Items from a data source
BEGIN

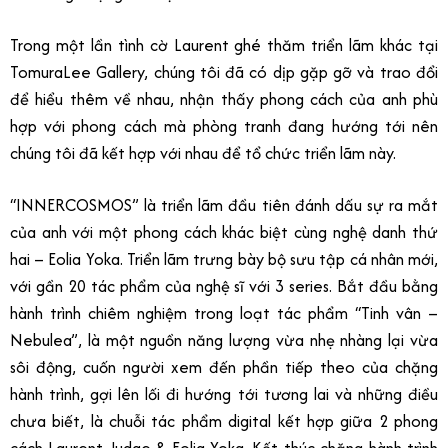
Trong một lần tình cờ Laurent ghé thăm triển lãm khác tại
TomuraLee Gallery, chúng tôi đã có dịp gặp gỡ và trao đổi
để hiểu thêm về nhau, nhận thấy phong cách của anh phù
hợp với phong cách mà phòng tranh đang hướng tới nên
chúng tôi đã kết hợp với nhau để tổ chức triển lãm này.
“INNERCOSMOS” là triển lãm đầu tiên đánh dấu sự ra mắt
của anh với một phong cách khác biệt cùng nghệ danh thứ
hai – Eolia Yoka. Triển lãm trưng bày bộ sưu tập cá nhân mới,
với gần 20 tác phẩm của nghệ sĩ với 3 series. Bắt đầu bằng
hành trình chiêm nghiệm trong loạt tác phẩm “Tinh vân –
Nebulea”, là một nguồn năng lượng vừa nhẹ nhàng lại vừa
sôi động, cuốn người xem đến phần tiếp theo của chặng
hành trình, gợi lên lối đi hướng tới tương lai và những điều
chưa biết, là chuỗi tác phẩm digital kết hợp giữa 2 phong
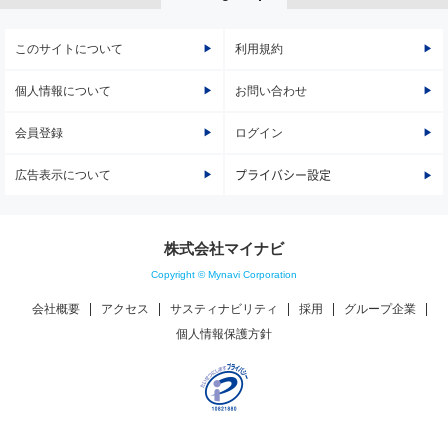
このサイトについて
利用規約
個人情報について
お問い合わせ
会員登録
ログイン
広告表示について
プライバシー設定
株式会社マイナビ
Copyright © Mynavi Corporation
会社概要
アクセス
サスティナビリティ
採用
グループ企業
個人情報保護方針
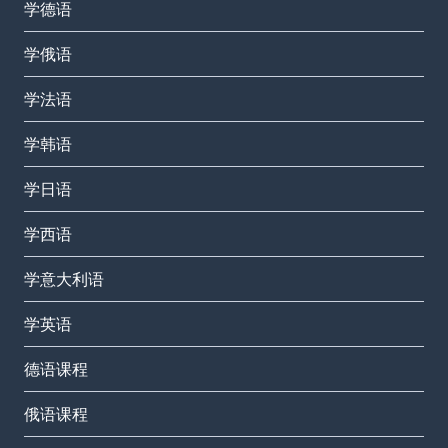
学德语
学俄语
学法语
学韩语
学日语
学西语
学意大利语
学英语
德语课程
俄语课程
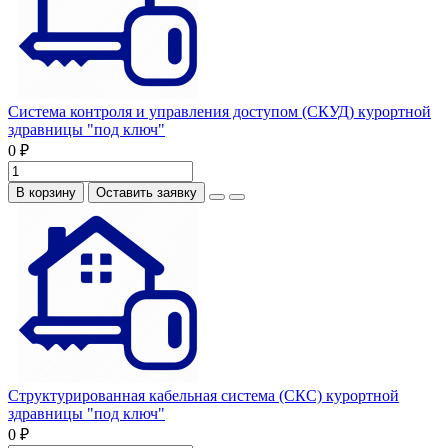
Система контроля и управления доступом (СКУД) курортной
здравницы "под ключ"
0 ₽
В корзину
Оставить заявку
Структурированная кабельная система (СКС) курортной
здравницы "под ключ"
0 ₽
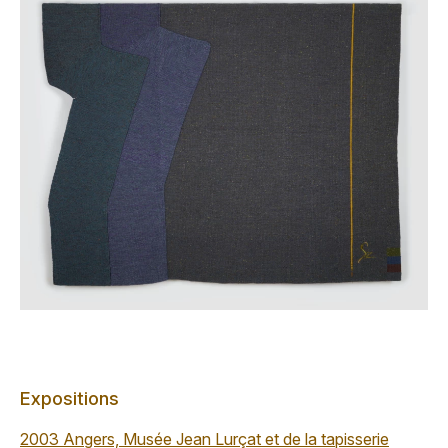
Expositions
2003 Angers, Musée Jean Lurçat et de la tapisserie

END

> [TRY IT]: Only an exact copy of the lines from the top of the entries through the line with "hợp với phong", both included, should be given, with all pictures omitted.

> [TASK OUTPUT]:
Trong một lần tình cờ Laurent ghé thăm triển lãm khác tại
TomuraLee Gallery, chúng tôi đã có dịp gặp gỡ và trao đổi
để hiểu thêm về nhau, nhận thấy phong cách của anh phù
hợp với phong cách mà phòng tranh đang hướng tới nên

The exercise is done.